Source data:
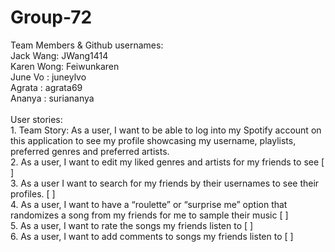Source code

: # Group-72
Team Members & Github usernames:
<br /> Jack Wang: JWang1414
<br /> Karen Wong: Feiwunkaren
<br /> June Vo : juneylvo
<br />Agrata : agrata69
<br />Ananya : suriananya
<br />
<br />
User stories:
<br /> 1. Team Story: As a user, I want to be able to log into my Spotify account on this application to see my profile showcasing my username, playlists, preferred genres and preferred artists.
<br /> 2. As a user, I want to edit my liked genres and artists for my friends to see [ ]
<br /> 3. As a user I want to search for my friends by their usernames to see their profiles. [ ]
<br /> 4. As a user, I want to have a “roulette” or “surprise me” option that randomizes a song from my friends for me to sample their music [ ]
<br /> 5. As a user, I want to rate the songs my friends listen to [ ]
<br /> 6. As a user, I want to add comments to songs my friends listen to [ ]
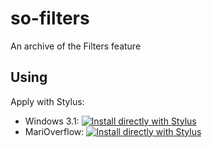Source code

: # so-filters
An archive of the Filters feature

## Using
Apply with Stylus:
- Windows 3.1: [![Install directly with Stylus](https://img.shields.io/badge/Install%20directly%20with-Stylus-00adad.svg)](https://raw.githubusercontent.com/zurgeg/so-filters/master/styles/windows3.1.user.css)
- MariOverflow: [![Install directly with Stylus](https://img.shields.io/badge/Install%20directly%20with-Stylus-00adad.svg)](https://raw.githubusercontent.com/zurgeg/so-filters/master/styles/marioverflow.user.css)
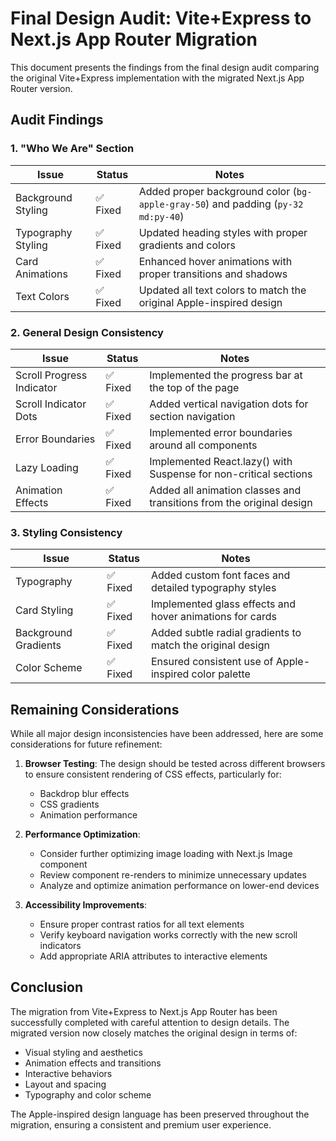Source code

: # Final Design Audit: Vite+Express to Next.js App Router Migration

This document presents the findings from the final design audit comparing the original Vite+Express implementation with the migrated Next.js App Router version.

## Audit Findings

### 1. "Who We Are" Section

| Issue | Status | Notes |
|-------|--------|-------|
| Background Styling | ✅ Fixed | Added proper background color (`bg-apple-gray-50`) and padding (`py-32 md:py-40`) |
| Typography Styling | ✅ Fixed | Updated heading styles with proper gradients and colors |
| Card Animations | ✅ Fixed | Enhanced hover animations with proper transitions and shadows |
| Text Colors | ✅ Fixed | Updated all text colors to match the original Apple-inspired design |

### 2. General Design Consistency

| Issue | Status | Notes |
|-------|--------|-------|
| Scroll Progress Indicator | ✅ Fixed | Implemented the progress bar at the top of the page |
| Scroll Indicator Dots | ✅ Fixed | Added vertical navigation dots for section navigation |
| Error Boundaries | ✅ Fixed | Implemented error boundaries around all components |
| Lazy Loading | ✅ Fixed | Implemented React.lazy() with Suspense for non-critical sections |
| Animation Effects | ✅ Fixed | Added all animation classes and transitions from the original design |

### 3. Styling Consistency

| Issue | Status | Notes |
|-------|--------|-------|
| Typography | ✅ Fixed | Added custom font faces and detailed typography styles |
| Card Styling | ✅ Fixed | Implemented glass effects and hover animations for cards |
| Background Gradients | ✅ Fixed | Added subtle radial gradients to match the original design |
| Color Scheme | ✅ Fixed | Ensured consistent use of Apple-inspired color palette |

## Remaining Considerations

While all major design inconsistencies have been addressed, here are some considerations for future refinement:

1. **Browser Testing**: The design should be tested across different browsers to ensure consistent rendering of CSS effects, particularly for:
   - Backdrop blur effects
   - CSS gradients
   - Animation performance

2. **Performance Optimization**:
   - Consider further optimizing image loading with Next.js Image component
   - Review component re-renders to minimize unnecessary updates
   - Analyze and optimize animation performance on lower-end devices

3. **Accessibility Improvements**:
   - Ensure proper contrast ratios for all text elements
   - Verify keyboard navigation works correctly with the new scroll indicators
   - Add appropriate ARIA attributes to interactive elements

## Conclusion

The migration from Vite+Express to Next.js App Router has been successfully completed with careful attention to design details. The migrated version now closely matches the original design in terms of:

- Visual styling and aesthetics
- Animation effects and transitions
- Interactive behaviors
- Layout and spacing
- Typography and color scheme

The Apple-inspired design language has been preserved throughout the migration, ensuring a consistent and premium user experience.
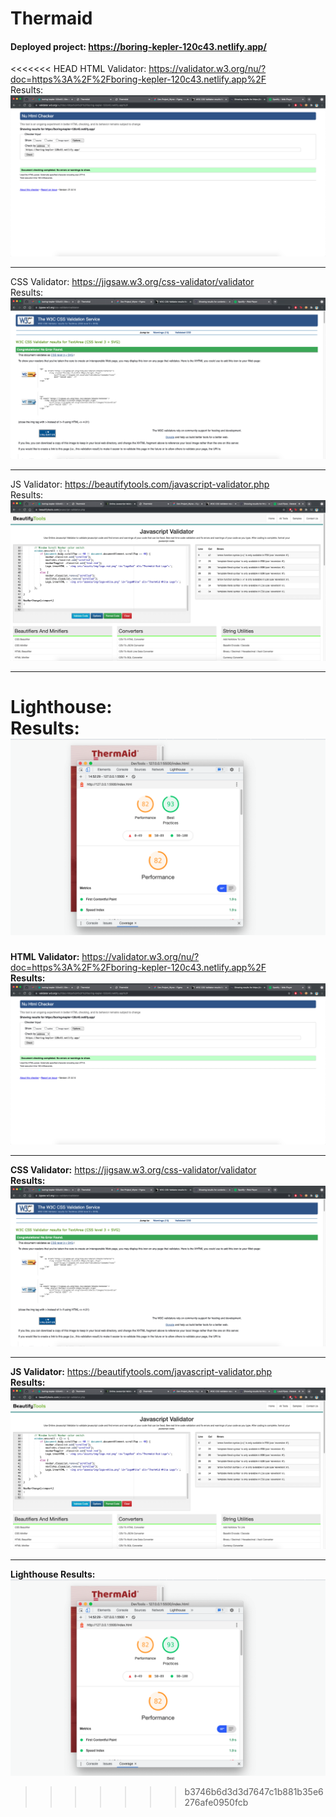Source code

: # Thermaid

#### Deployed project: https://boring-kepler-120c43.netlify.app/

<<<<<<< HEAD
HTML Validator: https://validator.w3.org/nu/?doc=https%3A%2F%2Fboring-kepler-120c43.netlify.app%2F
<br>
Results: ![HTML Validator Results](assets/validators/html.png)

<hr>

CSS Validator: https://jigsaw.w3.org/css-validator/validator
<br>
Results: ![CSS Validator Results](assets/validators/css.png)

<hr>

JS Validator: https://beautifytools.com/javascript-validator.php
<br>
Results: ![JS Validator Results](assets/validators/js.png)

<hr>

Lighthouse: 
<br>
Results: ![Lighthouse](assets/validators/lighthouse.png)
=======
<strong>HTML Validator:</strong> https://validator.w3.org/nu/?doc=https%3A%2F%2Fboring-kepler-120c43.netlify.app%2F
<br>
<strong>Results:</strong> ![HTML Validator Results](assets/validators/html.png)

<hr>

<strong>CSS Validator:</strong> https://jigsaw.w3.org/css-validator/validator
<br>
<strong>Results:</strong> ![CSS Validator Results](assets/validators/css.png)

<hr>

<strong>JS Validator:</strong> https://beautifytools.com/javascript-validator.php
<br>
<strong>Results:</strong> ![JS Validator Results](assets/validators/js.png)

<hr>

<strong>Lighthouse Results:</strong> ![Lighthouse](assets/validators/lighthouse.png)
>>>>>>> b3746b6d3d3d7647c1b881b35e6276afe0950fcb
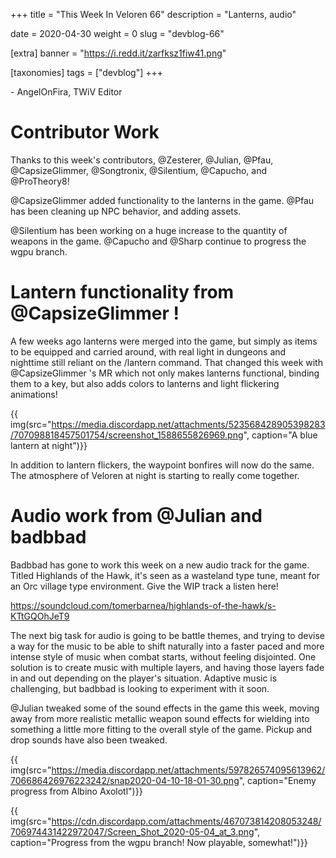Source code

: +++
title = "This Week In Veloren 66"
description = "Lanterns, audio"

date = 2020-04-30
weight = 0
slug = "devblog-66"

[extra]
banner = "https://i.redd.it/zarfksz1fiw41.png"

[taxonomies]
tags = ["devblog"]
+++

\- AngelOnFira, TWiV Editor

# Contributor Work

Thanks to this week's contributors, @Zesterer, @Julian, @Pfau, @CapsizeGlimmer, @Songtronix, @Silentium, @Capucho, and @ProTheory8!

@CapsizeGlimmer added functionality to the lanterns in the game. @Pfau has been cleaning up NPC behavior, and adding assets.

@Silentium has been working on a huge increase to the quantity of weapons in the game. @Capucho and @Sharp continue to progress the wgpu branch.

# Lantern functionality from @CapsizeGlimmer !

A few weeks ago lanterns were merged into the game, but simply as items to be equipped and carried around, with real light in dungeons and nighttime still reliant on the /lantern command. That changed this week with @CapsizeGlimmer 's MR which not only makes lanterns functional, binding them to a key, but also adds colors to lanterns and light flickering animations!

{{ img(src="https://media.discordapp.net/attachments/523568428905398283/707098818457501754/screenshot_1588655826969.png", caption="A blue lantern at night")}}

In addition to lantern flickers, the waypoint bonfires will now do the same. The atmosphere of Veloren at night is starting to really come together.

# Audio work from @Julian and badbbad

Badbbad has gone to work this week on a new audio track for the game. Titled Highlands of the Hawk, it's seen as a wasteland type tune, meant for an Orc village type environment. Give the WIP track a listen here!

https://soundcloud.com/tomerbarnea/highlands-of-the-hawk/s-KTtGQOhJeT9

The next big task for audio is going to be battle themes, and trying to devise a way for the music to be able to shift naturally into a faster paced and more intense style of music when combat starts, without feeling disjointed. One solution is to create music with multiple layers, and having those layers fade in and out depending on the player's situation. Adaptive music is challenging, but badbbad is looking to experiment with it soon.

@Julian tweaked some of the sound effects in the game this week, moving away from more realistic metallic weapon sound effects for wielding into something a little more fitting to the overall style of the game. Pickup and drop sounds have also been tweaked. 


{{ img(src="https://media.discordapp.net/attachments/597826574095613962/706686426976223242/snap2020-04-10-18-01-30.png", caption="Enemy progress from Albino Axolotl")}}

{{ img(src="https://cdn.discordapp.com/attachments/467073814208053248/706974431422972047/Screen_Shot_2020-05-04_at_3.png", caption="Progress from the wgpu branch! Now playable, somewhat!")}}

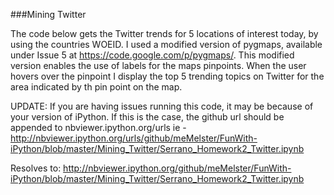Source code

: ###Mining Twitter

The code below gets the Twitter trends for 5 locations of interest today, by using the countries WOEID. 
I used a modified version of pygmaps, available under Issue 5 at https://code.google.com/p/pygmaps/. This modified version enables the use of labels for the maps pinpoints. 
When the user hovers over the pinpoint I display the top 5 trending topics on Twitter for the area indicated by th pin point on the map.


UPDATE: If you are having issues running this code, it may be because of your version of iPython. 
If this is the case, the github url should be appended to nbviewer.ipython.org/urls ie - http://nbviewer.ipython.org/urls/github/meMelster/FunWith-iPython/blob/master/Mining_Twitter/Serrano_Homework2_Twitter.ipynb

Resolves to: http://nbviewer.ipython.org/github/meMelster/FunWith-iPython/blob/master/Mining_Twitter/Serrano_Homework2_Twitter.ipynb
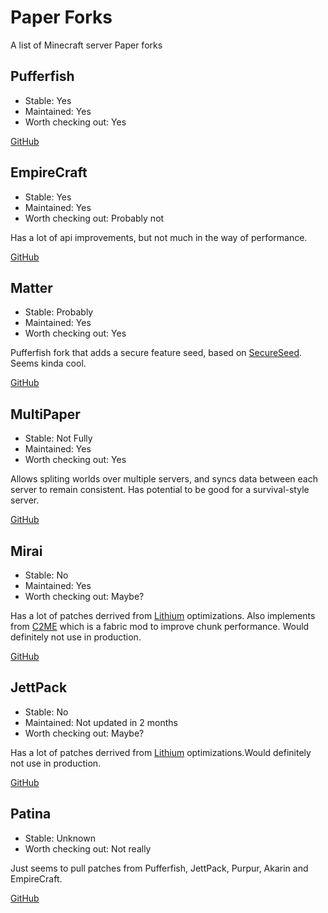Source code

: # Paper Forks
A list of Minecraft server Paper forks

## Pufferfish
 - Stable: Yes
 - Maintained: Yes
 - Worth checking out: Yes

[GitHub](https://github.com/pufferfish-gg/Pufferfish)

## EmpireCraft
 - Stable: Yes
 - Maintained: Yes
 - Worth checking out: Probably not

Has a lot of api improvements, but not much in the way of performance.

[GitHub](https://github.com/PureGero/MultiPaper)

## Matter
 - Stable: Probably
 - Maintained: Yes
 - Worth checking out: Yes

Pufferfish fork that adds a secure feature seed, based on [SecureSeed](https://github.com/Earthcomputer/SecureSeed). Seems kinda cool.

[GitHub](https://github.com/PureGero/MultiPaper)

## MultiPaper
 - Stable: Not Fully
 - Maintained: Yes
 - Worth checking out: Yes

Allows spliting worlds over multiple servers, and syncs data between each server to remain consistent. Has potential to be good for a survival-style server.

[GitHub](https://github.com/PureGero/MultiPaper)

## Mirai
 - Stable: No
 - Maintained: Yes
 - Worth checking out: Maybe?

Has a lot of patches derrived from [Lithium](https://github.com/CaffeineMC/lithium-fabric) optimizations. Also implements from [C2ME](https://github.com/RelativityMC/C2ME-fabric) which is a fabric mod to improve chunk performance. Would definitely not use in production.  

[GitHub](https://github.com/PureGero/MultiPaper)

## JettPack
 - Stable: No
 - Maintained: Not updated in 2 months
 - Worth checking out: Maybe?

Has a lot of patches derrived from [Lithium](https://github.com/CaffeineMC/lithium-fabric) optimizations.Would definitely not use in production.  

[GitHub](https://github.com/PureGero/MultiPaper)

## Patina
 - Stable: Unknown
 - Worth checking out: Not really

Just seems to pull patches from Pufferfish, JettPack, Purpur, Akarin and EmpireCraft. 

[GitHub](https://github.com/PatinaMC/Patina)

To do: I'd like the number of lines above that contain the word "Patina", and nothing besides that number.

Answer to the exercise: 2